DOCUMENT SEGMENT:
┏━━

The Centre of Isotopic Research (CIR) is a unique high-tech research and production laboratory in Russia with its infrastructure, experts, a set of equipment, techniques and technologies that allow the widest range of innovative isotope studies of both natural and artificial materials for the needs of the natural resource industry and having state accreditation.
CIR was created in 2001 as part of the A.P. Karpinsky Russian Geological Research Institute (the Karpinsky Institute) in St. Petersburg.
The Karpinsky Institute analytical laboratory service dates back to 1898, when a chemical laboratory was created at the GeolCom of Russia. In 2000, its pivotal modernization and technical re-equipment began. The decision to create CIR was made in accordance with international experience, which shows that currently effective geological surveying, geochemical, forecasting, and geoenvironmental studies are impossible without isotope research based on mass-spectrometric techniques and appropriate special equipment. There are about ten similar centres in the world.
The Karpinsky Institute CIR has isotope research equipment from leading manufacturing companies in the USA, Germany, Great Britain, Finland and Australia. Each of the CIR’s 10 instruments is unique or best in its class. It is enough to mention that there are only 12 secondary ion mass spectrometers SHRIMP-II in the world.

┗━━

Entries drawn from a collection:

┏━━

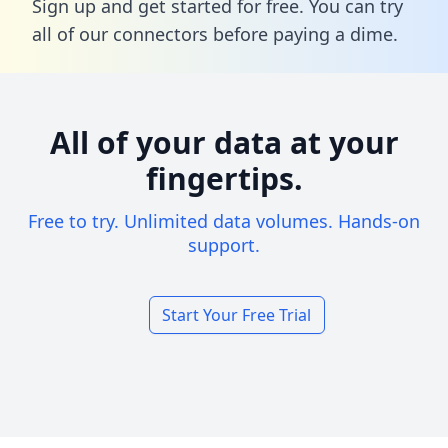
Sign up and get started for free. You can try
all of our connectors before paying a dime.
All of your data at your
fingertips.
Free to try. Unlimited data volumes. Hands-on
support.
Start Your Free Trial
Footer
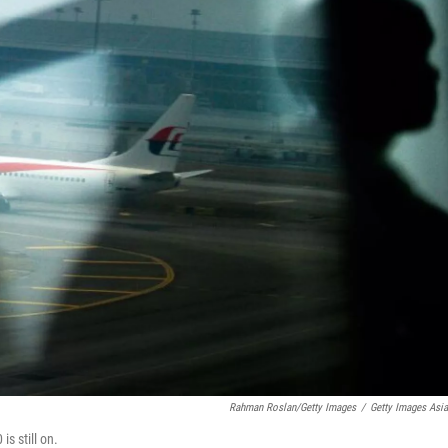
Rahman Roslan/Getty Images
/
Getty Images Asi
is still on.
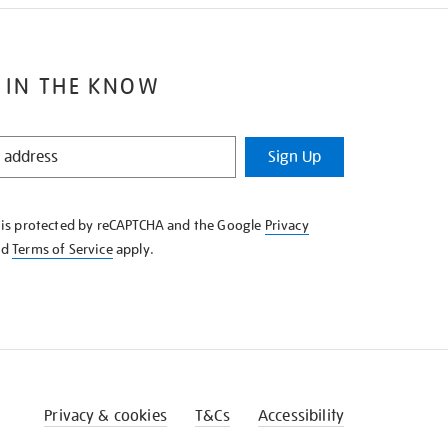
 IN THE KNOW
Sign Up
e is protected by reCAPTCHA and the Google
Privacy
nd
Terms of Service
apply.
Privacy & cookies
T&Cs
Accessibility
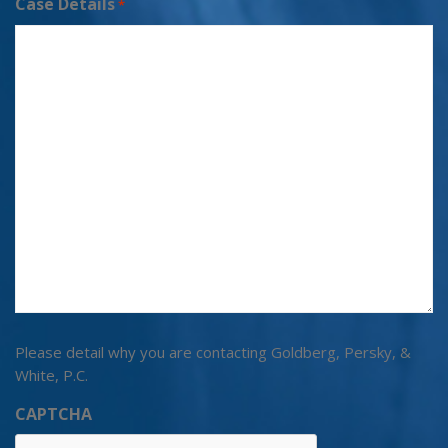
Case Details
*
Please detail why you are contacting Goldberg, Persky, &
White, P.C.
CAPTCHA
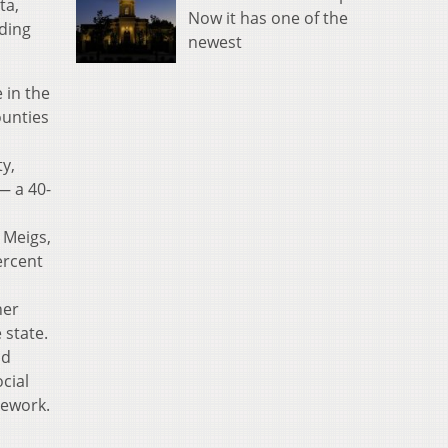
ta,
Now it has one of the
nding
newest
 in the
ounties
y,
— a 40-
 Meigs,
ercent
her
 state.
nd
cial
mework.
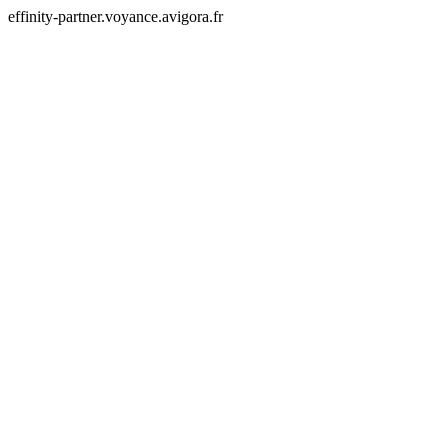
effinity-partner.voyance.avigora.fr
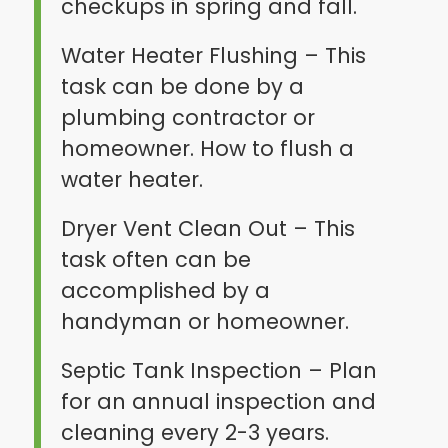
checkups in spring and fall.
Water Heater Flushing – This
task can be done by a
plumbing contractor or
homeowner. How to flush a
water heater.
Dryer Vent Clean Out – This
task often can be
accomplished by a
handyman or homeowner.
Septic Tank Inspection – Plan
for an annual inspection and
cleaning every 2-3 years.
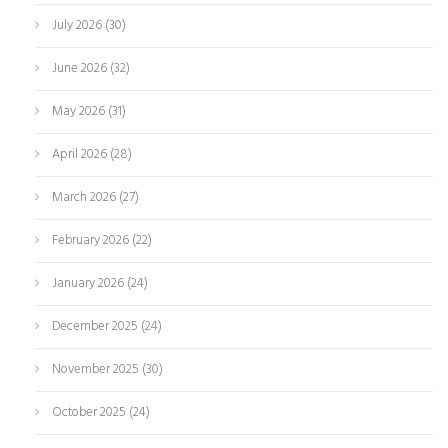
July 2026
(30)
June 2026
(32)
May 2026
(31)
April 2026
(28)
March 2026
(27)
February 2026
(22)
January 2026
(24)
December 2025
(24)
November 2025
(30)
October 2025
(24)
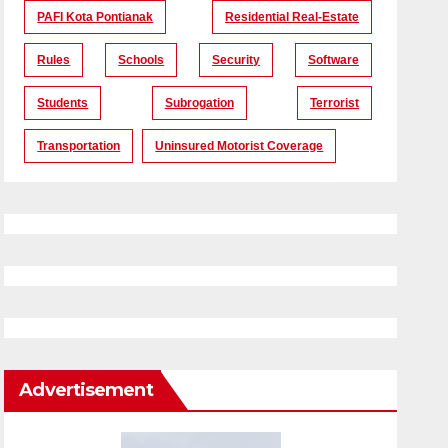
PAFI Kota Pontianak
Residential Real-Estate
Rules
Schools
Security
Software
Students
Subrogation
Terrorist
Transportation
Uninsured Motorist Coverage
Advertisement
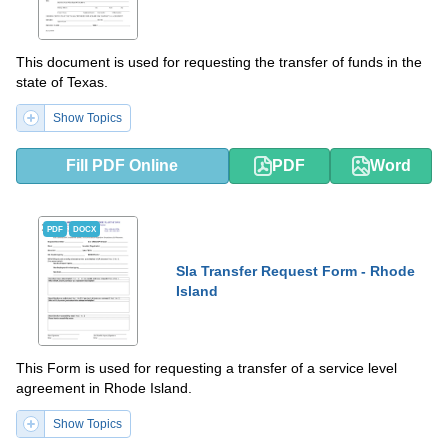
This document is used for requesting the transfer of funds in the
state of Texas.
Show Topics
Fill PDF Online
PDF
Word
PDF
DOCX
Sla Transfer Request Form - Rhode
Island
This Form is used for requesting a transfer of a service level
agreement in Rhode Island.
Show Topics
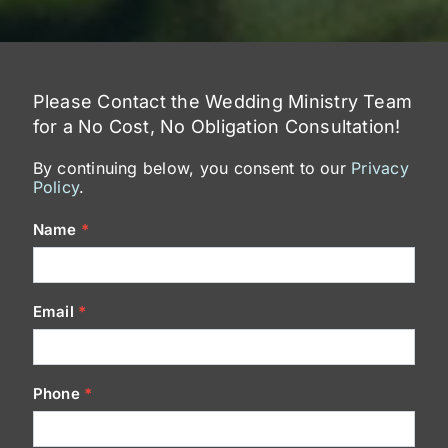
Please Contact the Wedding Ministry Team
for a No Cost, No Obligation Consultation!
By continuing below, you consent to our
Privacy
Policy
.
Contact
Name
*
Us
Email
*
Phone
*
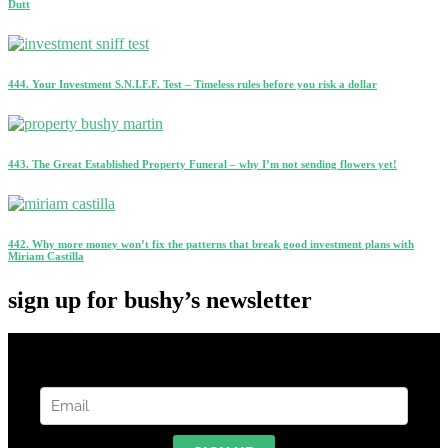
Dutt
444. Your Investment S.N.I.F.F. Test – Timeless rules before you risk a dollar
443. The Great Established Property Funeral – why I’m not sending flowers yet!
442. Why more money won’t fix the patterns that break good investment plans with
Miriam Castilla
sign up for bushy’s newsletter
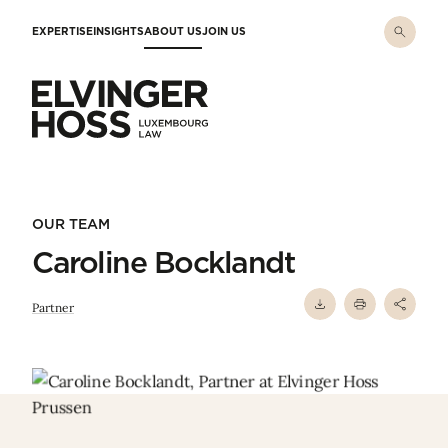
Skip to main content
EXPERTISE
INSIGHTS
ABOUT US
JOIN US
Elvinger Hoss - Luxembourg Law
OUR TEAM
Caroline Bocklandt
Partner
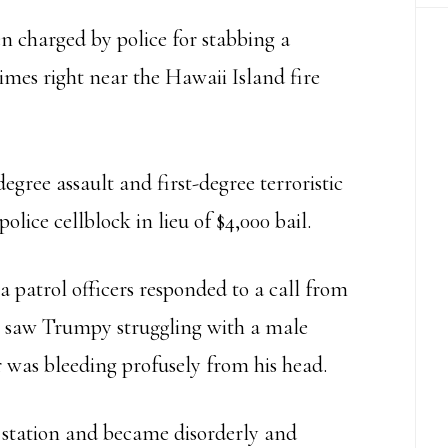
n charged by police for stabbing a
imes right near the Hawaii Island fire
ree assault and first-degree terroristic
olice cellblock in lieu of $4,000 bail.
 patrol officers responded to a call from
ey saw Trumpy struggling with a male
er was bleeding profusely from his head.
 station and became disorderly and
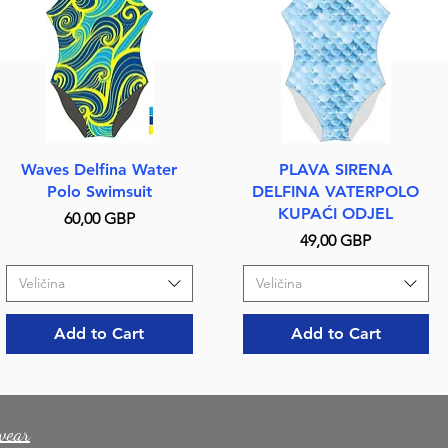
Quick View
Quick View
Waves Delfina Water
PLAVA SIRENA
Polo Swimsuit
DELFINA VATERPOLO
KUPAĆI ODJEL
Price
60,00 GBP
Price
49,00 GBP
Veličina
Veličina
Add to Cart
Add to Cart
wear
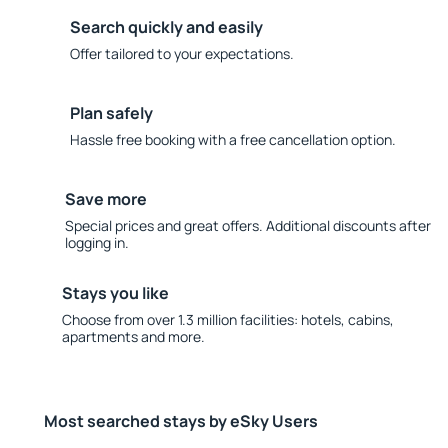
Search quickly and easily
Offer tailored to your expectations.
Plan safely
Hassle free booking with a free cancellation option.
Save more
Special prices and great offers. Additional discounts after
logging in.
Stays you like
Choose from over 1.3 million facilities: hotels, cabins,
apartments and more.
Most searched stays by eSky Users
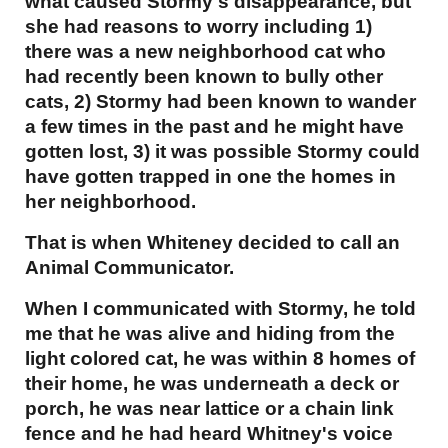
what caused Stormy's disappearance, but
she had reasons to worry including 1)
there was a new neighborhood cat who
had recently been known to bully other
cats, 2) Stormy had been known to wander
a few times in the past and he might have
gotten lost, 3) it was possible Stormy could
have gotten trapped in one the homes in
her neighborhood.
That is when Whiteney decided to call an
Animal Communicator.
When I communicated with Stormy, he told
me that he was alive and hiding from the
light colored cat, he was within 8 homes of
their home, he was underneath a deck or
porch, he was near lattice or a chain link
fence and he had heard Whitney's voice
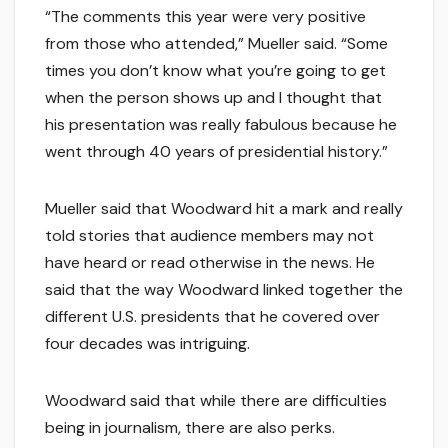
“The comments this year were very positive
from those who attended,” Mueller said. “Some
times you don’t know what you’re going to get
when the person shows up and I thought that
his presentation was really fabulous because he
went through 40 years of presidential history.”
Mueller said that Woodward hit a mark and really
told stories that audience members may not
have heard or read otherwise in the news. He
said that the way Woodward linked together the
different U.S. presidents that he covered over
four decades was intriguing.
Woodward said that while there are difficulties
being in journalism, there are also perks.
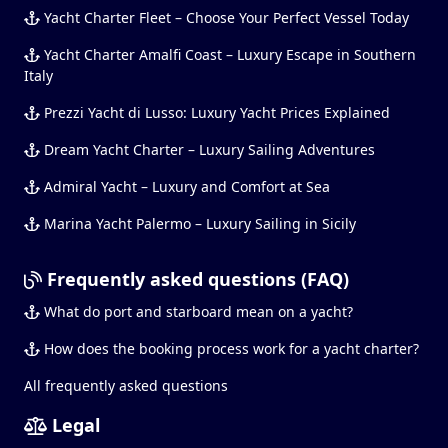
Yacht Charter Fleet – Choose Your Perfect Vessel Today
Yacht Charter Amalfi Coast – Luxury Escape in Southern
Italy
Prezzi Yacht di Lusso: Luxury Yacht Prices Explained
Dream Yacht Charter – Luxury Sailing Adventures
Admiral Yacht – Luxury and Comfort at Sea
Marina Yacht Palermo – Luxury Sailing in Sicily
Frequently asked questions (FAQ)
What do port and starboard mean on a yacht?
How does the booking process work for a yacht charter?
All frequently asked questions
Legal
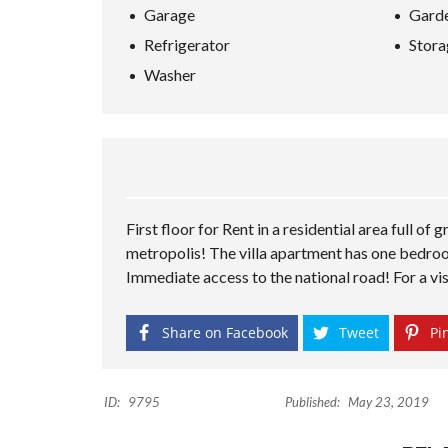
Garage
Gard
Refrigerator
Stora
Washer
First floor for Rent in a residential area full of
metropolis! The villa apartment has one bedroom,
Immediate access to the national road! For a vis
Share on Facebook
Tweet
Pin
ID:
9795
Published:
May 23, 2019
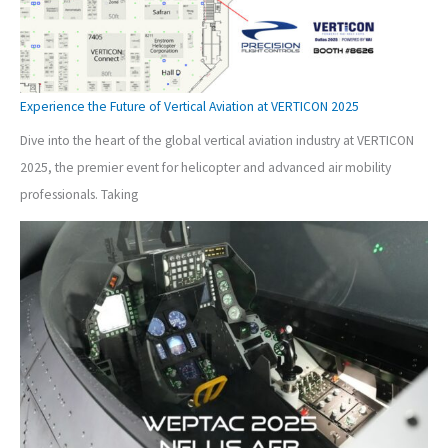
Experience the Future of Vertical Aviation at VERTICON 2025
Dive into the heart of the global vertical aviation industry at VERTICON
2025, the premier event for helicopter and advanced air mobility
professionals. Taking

┗━━

ACTIVITY A:
According to the passage on the Centre of Isotopic Research, how many SHRIMP-II secondary ion mass spectrometers exist in the world?
ACTIVITY B:
Summarize the passage on the Centre of Isotopic Research in two sentences.
ACTIVITY C:
Carry on the passage about the Centre of Isotopic Research from the point where it stops.
The listing comes from a separate source.

ANSWER A:
There are only 12 in the world.

ANSWER B:
The Centre of Isotopic Research is an accredited high-tech laboratory in Russia, created in 2001 within the Karpinsky Institute in St. Petersburg, that carries out a wide range of isotope studies of natural and artificial materials for the natural resource industry. It was founded because effective geological and geoenvironmental studies require mass-spectrometric isotope research, and its 10 instruments from leading foreign manufacturers are each unique or best in their class.

ANSWER C:
A distinctive feature of isotope studies is that they can answer the following most important questions: the source of the substance, the rate of the process, and the age of formation. This isotope information provides great prospects for its use in studying natural and anthropogenic processes.
Isotope methods can be applied in a number of areas: in geology (in regional exploration; for studying formation conditions of mineral deposits, etc.), water management (to control natural water quality; to create a register of water resources), forestry (to determine the age of trees and assessing the rate of forest resource growth), environment (to identify sources of pollution; to determine the rate of anthropogenic components accumulation; to solve the problem of safe disposal of radioactive and highly toxic waste).